I belive that size on MDT has been discussed for a long time, and there were even some implementations of it before. I am creating this ticket to discuss it again, because keeping file size on MDTs seems very important for the new policy engine of Lustre (LiPE) that I am currently work on.
LiPE scans MDTs directly and extracts almost all the file attributes. Values of a series of mathematical expressions are calculated by LiPE according to these attribute values. And the expression values determine which rules the corresponding file matches with. This works perfectly for almost all metadata of files, except the file sizes, because MDT doesn't keep file sizes. That is the reason why we want to add file size on MDT.

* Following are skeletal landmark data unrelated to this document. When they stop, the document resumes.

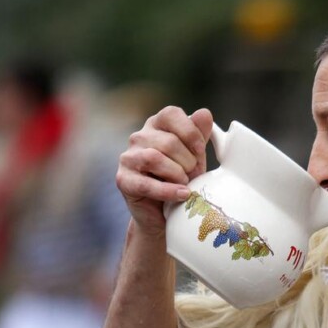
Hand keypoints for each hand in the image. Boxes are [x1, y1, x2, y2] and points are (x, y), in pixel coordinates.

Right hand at [116, 106, 213, 238]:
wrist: (165, 213)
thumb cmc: (181, 179)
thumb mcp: (194, 156)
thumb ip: (199, 135)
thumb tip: (204, 113)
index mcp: (156, 125)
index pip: (171, 114)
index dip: (190, 132)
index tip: (200, 151)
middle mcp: (139, 137)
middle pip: (168, 141)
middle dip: (188, 161)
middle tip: (193, 175)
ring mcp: (128, 158)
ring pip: (155, 158)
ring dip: (177, 174)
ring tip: (186, 184)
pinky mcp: (123, 180)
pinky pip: (147, 184)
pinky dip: (169, 191)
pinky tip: (182, 194)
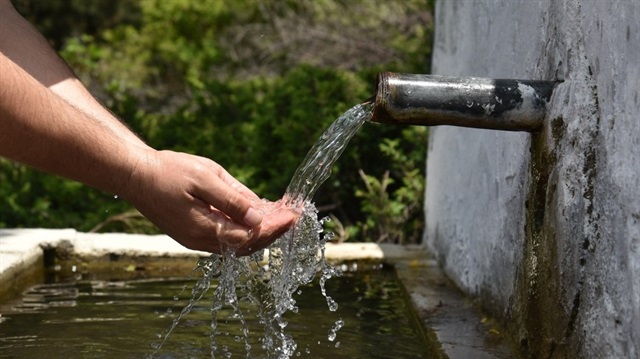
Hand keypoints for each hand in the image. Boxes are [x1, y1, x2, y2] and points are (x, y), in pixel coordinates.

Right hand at [122, 149, 297, 254]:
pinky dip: (245, 226)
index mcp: (204, 229)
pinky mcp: (194, 233)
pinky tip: (259, 213)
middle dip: (273, 230)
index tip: (294, 214)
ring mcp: (196, 239)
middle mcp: (201, 241)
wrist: (134, 174)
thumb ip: (233, 200)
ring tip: (283, 214)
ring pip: (238, 242)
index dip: (275, 227)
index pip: (250, 236)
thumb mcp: (205, 178)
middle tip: (294, 215)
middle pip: (247, 244)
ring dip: (261, 229)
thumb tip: (259, 219)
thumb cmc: (168, 171)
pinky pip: (227, 235)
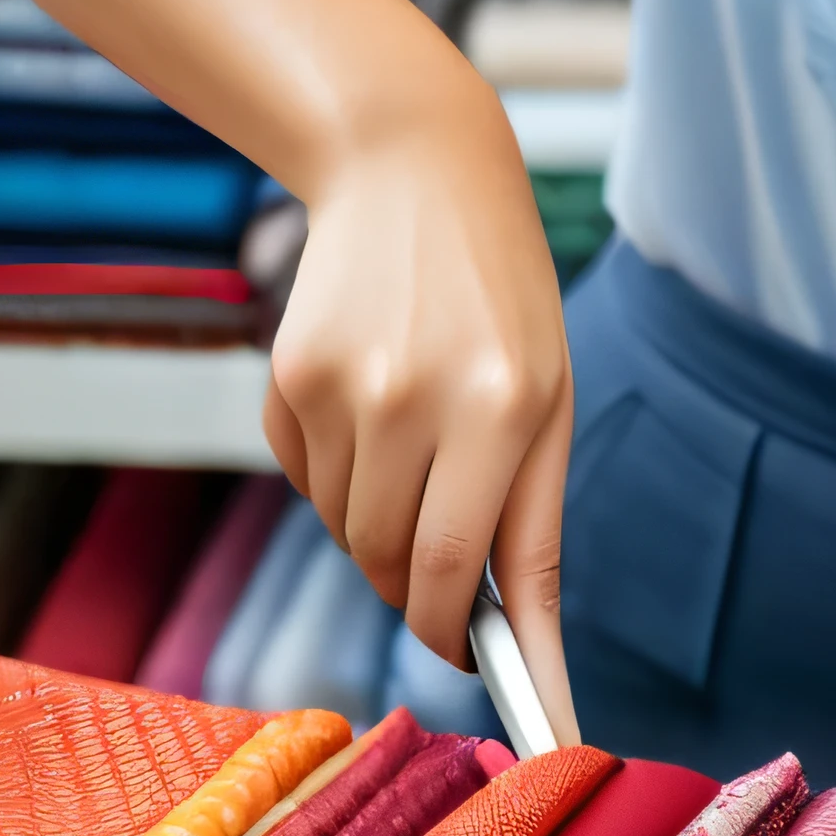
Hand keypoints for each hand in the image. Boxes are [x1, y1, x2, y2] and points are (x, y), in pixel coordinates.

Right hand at [263, 74, 579, 746]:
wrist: (415, 173)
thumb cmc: (502, 302)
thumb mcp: (549, 399)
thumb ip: (532, 530)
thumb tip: (533, 663)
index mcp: (501, 407)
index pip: (457, 572)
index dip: (453, 633)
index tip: (464, 659)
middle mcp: (413, 400)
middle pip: (393, 563)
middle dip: (419, 580)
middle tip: (447, 535)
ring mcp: (339, 388)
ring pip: (346, 530)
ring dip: (379, 521)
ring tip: (416, 440)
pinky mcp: (286, 379)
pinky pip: (304, 480)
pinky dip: (335, 473)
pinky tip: (366, 401)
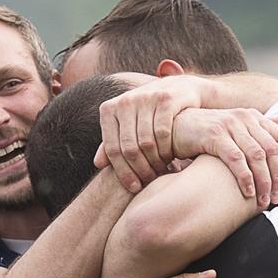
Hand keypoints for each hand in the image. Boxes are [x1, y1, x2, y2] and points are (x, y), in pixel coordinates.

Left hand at [96, 75, 208, 191]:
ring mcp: (145, 98)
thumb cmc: (150, 113)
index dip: (123, 172)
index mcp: (109, 109)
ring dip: (155, 162)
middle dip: (140, 170)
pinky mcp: (166, 98)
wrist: (180, 90)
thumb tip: (98, 163)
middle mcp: (124, 101)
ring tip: (161, 172)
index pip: (112, 148)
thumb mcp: (128, 125)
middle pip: (129, 147)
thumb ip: (113, 141)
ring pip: (146, 142)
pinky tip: (172, 158)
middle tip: (150, 181)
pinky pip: (163, 132)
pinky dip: (167, 149)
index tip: (134, 187)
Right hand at [169, 108, 277, 208]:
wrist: (176, 126)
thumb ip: (259, 129)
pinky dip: (245, 177)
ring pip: (257, 156)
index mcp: (253, 117)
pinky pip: (237, 159)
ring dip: (263, 181)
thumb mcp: (235, 128)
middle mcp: (245, 118)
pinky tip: (248, 192)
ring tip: (263, 200)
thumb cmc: (207, 133)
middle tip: (277, 197)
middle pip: (272, 150)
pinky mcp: (215, 135)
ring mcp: (230, 125)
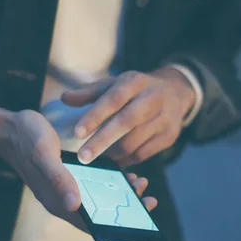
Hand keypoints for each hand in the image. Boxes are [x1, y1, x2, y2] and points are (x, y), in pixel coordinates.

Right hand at [0, 107, 156, 230]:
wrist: (8, 127)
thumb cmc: (26, 137)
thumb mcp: (43, 154)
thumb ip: (59, 179)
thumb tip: (76, 205)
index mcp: (55, 200)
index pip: (89, 222)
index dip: (115, 223)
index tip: (141, 211)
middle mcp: (60, 199)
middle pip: (95, 215)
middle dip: (123, 210)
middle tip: (147, 196)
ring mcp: (62, 190)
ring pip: (95, 202)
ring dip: (117, 196)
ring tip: (139, 182)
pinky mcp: (65, 178)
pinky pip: (90, 188)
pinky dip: (107, 184)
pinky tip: (121, 173)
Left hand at [61, 68, 195, 166]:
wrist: (176, 92)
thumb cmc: (136, 90)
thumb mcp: (114, 84)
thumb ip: (89, 93)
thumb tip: (64, 98)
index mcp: (135, 82)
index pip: (113, 99)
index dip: (95, 116)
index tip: (77, 133)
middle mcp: (152, 98)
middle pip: (126, 122)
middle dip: (102, 141)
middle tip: (83, 157)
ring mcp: (164, 118)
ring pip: (135, 142)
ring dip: (113, 153)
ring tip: (98, 158)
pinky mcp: (170, 136)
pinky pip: (143, 154)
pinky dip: (126, 159)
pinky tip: (115, 159)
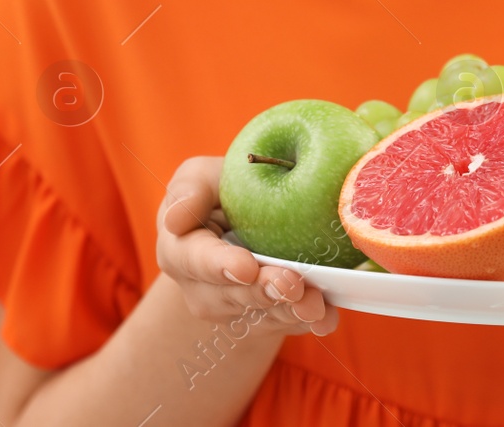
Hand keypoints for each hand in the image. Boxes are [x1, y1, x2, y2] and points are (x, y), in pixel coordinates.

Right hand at [155, 156, 338, 336]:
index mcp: (180, 252)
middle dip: (265, 291)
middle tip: (292, 283)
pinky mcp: (265, 320)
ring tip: (315, 302)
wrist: (239, 223)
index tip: (246, 267)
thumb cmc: (216, 194)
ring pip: (263, 316)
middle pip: (234, 296)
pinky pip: (287, 324)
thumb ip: (190, 191)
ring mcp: (235, 310)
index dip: (221, 266)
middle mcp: (203, 290)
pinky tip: (328, 316)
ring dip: (291, 310)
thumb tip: (176, 219)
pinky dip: (310, 321)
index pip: (196, 261)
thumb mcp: (199, 179)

Given the fact that file size on MDT has been discussed for a long time, I believe a lot of problems/difficulties of implementing this feature has been recognized by people in Lustre community. And I think is obvious that implementing a strict size on MDT with strong guarantees is too hard.

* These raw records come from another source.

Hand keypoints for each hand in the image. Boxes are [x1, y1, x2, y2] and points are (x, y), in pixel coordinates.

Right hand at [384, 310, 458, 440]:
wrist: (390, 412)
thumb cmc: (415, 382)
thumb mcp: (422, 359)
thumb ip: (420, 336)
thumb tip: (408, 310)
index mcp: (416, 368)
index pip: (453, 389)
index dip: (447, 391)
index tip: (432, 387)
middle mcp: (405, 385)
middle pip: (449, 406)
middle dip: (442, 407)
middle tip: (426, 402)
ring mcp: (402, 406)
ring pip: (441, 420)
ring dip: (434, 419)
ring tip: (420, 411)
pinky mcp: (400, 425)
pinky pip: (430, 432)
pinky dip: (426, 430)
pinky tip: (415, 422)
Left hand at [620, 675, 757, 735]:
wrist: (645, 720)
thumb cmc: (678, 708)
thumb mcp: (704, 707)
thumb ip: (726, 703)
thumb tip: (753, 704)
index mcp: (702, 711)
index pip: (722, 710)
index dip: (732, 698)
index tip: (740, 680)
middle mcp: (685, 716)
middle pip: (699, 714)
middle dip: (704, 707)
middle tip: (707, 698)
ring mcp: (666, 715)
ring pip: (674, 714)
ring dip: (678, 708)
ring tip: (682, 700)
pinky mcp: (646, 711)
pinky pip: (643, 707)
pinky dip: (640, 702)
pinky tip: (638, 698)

For LiPE, I think file sizes with guarantees of eventual consistency should be enough for most use cases. Because 1) smart administrators will leave enough margin of data management. I don't think smart administrator will define any dangerous rule based on the strict file size without enough margins of timestamps and file size. 2) Most management actions can be withdrawn without any data lose. And 3) Data removing are usually double/triple checked before being committed. It is reasonable to ask administrator to double check the sizes of removing files on Lustre client if file size on MDT is not precise all the time.
Still, we have a lot of choices about how to implement file size on MDT, even we choose to imlement a relax/lazy version. I believe that a lot of related work in the history could be reused . I guess using a new extended attribute for file size on MDT might be better than using the i_size in inode structure, since data on MDT is coming. And file size on MDT should be synced in a couple of scenarios which provides enough consistency guarantees yet at the same time introduces little performance impact, for example 1) when the last file close finishes, and 2) when a significant time has been past since last sync
I'd like to work on this when this is fully discussed and a design is agreed by all people involved. Any advice would be appreciated. Thanks!